时倾意见药效起作用了,赶忙拿着茶壶从正殿里走到小厨房,将里面的茶水和茶渣全部倒掉。幸而小厨房没人,时倾意又从身上拿出一些君山银针,又添了些热水。
她也顾不得做的逼不逼真,快步走回去将茶壶放在原处,然后装作有事,急匆匆地走出正殿。
“哎,时姑娘,你这是去哪儿啊。”钟应顺见她急匆匆的,赶忙问道。
“殿下近日过于劳累,我正好去做些糕点。”时倾意道。
太过于紧张导致她说话的语气都不平稳。
“你在里头服侍便是,出来做甚。糕点自有小厨房来准备。”钟应顺狐疑地看着时倾意。
时倾意捏着襦裙,“殿下说想吃梅花糕,所以……”
“罢了罢了,你去吧。”钟应顺挥了挥手。
时倾意穿过连廊,却并未去小厨房,而是跑到住处将自己布包里的令牌拿了出来。
她仔细翻找,将布包里能带的都带在身上,然后大摇大摆地走到东宫的正门门口。
“你是干什么的。”当值的侍卫板着脸,问道。
“殿下让我去取东西。”时倾意从身上拿出令牌。
当值的侍卫拿过令牌,看了看,“走吧。”
时倾意迈出东宫的门,她感觉她全身的血液都在沸腾。
她早就从白芷那里了解到,裴亦寒在侯府也就是失踪前,只是秦王。是在裴亦寒重新被找到后才被立了太子。
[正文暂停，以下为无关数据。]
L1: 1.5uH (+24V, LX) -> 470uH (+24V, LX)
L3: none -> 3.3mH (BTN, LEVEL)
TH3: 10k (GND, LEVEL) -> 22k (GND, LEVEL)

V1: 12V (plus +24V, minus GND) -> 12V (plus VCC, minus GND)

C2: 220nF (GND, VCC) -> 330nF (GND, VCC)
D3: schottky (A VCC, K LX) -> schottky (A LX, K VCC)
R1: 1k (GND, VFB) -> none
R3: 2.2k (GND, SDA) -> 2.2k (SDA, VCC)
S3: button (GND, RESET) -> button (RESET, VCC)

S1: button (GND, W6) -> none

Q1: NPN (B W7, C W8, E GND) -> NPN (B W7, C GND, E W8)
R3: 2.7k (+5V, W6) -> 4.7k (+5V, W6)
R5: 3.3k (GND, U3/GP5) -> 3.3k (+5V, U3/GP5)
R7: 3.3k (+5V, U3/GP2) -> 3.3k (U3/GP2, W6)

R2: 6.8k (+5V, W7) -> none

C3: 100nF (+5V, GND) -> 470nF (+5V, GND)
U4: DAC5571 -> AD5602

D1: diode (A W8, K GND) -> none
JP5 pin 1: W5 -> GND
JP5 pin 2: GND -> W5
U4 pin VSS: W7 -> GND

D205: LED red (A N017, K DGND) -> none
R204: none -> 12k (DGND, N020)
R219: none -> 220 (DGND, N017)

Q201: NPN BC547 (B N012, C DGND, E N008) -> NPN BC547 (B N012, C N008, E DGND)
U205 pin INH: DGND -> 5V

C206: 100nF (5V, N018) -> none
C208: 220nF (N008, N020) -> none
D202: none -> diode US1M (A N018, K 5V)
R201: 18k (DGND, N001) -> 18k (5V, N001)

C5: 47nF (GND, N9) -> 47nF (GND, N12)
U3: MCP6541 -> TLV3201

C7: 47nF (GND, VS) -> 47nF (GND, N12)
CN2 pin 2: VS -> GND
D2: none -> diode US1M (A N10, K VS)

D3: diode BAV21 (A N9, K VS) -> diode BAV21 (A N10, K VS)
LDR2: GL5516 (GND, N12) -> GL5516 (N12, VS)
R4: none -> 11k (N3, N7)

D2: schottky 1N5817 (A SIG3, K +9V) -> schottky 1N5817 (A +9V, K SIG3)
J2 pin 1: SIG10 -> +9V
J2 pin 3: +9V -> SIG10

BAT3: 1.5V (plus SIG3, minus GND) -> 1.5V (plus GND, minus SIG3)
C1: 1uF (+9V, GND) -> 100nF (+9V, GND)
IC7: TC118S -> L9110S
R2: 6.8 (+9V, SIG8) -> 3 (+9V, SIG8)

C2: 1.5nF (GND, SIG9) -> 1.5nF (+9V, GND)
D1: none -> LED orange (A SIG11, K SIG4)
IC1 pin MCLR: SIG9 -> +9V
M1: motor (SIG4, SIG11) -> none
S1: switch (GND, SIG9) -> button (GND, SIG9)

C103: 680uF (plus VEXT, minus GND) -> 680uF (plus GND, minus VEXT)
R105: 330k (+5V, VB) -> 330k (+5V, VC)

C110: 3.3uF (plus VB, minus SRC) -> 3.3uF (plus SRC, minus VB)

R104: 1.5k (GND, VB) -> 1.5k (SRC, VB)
陛下嫌裴亦寒住在宫里会勾起他思念先皇后,于是就将原来的秦王府作为了东宫。
所以现在的东宫出了门儿,再走一段,就是繁华的街市。
时倾意先来到一家布店,买了两身现成的衣服,将自己身上宫女的衣服换掉。而后走到摊贩面前,拿起一支簪子,开口道:“这个多少钱。”
“一百钱。”老板道。
时倾意拿出钱,递过去,“我要了。”
老板喜笑颜开地接过钱,颇为小心地装起来。
“我还有事儿想问。”时倾意又道。
老板赚了钱正开心的不得了,所以也愿意听时倾意打听消息,“哎呀,小姐您讲。